The Al Qaeda chief also called on Muslims to work together to liberate Muslim lands from occupiers, rejecting any deal that gives “infidels” the right to control Muslim lands.

He added that this included what he referred to as the British Mandate Palestine – present day Israel and the Palestinian territories – as well as Russia’s Chechnya and other parts of the Caucasus region, Indian-controlled Kashmir, the Spanish-ruled North African enclaves of Ceuta and Melilla which are claimed by Morocco and East Turkestan in China’s north-western Xinjiang region.

As for whether he supports his brother’s call in this regard, Mohamed al-Zawahiri told Asharq Al-Awsat “of course…I support anything connected with Islamic Sharia law. I support him not because he is my brother, but because his call is in line with the principles of Islamic Sharia law.” He added “this has all been confirmed by Islamic Sharia law…and if he [Ayman al-Zawahiri] were to violate this, we would retreat from him in this case.”

Mohamed al-Zawahiri stressed that he continues to believe in the jihadist Salafist ideology, adding that he remains committed to his offer to mediate a peace between the West and Islamists. He stressed that Al Qaeda chief Ayman al-Zawahiri’s most recent call to establish an Islamic Caliphate did not constitute an escalation, adding this is a call that “represents an expression of Islamic hope, and some of this can be achieved now and others later.” He stressed that “these are all objectives in line with Islamic Sharia law.”

Mohamed al-Zawahiri previously sent a six-page peace proposal to CNN, in which he put forward a peace plan between the West and Islamists. In an exclusive interview with CNN, the “other” al-Zawahiri had offered to serve as an intermediary between the Islamists and the United States and the West, stressing that if anybody can talk his brother – Al Qaeda leader Ayman al-Zawahiri – out of violence, it’s him. This peace plan contains a number of pre-conditions, including America ceasing to intervene in Muslim lands and education and Washington ending its “war on Islam” and releasing all Islamist prisoners. The peace plan also called on Islamists to cease attacking western and US interests, stop provoking the US and the West, and even protect legitimate western and US interests in Muslim lands.

Commenting on the Al Qaeda chief’s call, Mohamed al-Zawahiri also told Asharq Al-Awsat that “this is not incompatible with the peace plan that we put forward to the west, for if it stops interfering in our affairs, we will stop interfering in its affairs.”

Responding to a question regarding the influence that Ayman al-Zawahiri’s call could have on the stability of Egypt, particularly in light of the clashes between Islamist jihadists and security forces in the Sinai Peninsula, Mohamed al-Zawahiri asserted that “this will have no influence whatsoever in this regard, however the call was to put in place the fundamental principles so that the principal rights of the Islamic ummah are not lost.”

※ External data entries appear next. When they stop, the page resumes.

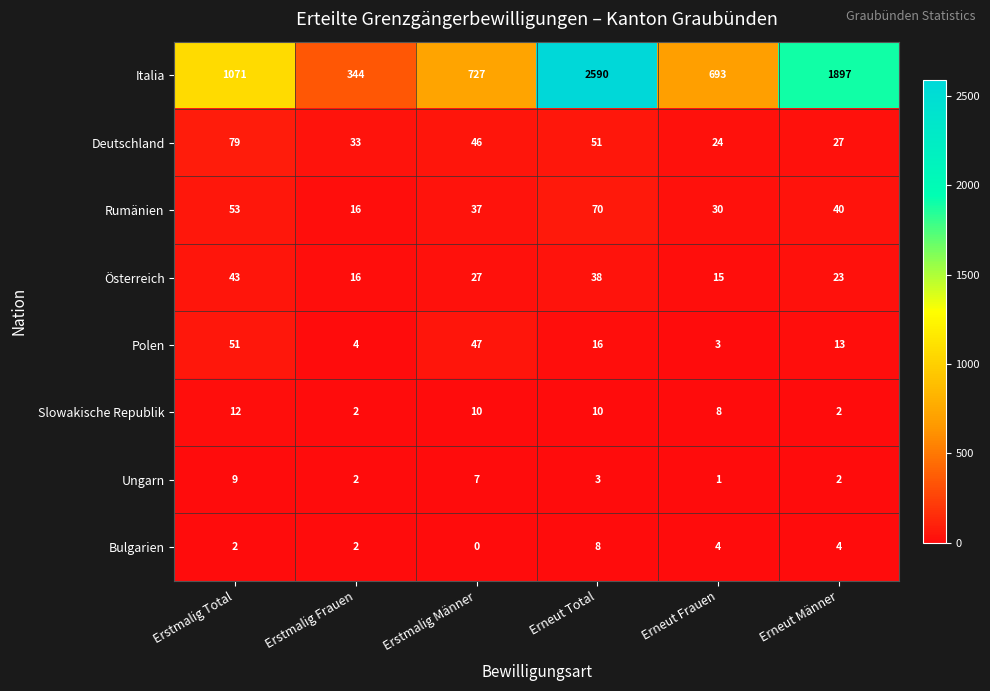

What is the sum of the Deutschland values at Erstmalig Männer and Erneut Total?

97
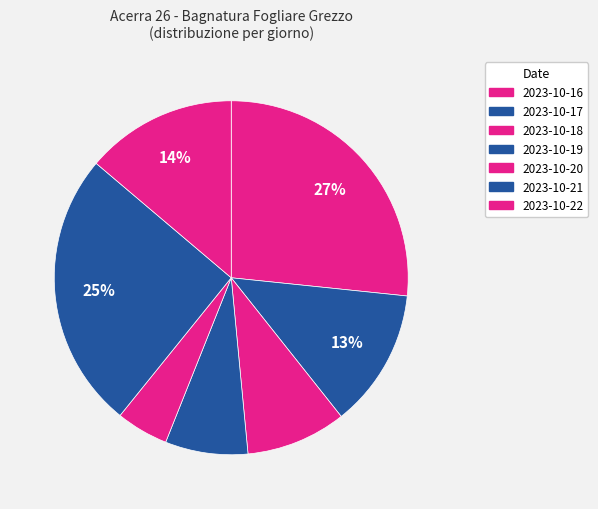

Count the number of slices in the pie.

7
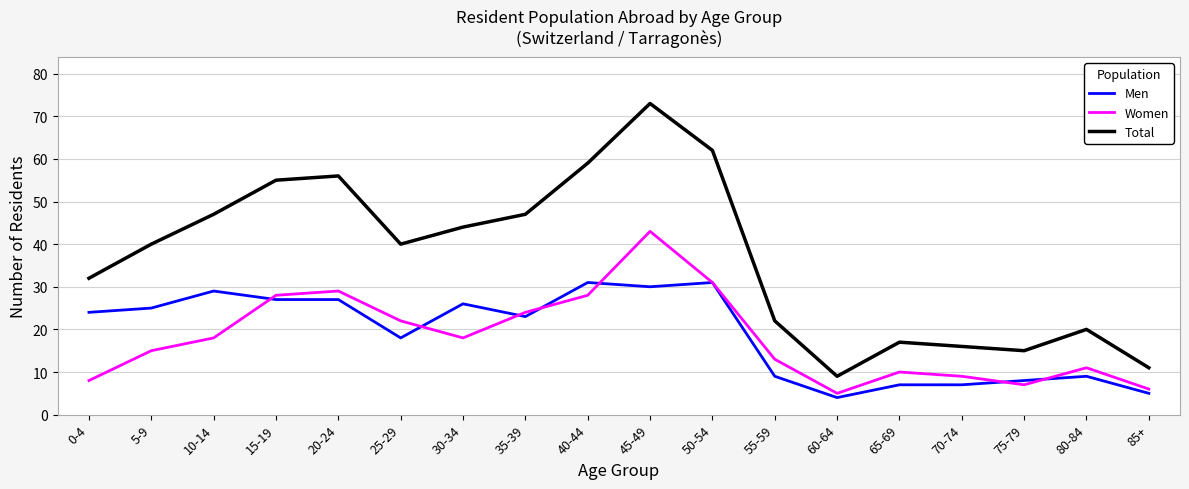

At which category does the chart reach its minimum across all series?

60-64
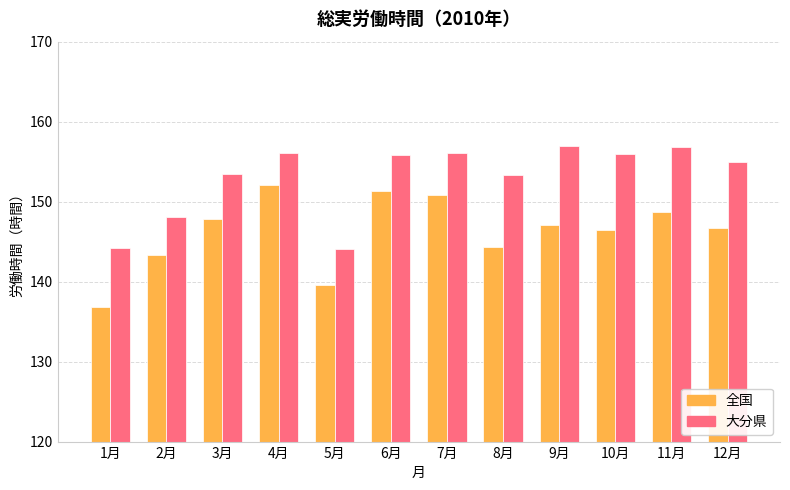

At which label does 全国 first exceed 147?

3月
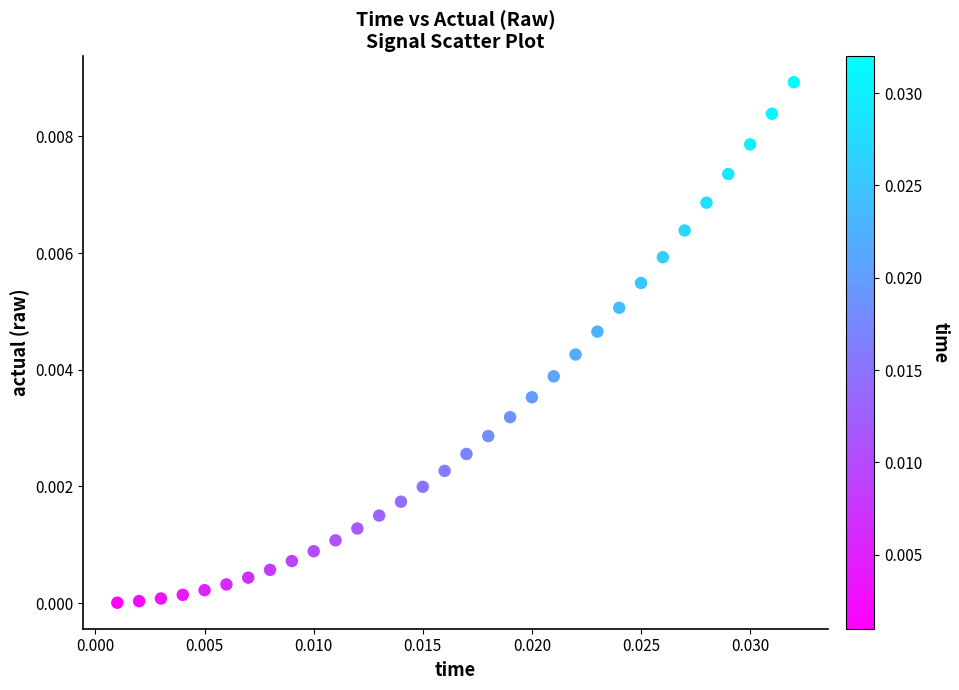

How many data points are displayed?

32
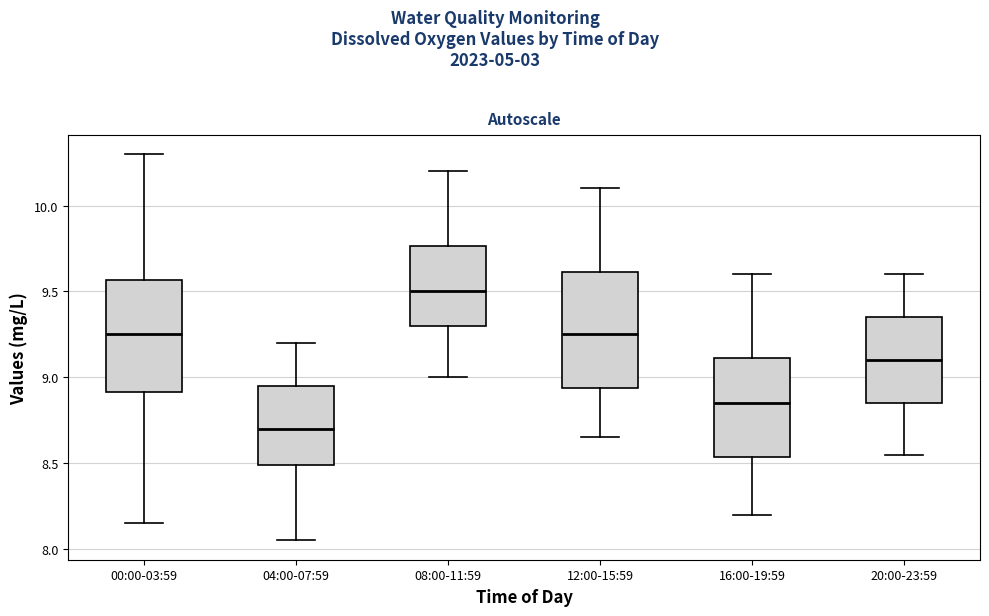

Reading left to right, read every box against the y-axis: the position of its median line, the range the box covers, and the ends of its whiskers. The values are not printed on the chart, so give them approximately, as read against the axis.

00:00-03:59: median 9.25, box 8.90 to 9.55, whiskers 8.15 to 10.30
04:00-07:59: median 8.70, box 8.50 to 8.95, whiskers 8.05 to 9.20
08:00-11:59: median 9.50, box 9.30 to 9.75, whiskers 9.00 to 10.20
12:00-15:59: median 9.25, box 8.95 to 9.60, whiskers 8.65 to 10.10
16:00-19:59: median 8.85, box 8.55 to 9.10, whiskers 8.20 to 9.60
20:00-23:59: median 9.10, box 8.85 to 9.35, whiskers 8.55 to 9.60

As for whether this call represented a threat to a nation-state like Egypt, he said “today, the Egyptian constitution and approach is being drafted, and at this stage we want to confirm that the Islamic religion, faith and association is stronger than the national association, although this does not mean by any means the abolition of the national association…however there is a wider association that has been ignored over the past decades, and this is the religion association.”

Mohamed al-Zawahiri was a senior member of the Egyptian Islamic Jihad group in the late 1970s. He was arrested against the backdrop of the assassination of former Egyptian President Anwar Sadat, spending a total of 14 years in prison. After his release, he left the country, living abroad in numerous countries across the Arab world including Saudi Arabia, Yemen, Sudan and the United Arab Emirates. He was convicted and sentenced to death in absentia in 1998 in the “Returnees from Albania” case. Al-Zawahiri returned to Egypt following the ouster of the Hosni Mubarak regime on 11 February 2011. He was arrested on his return, but acquitted of all charges against him by military tribunal last March.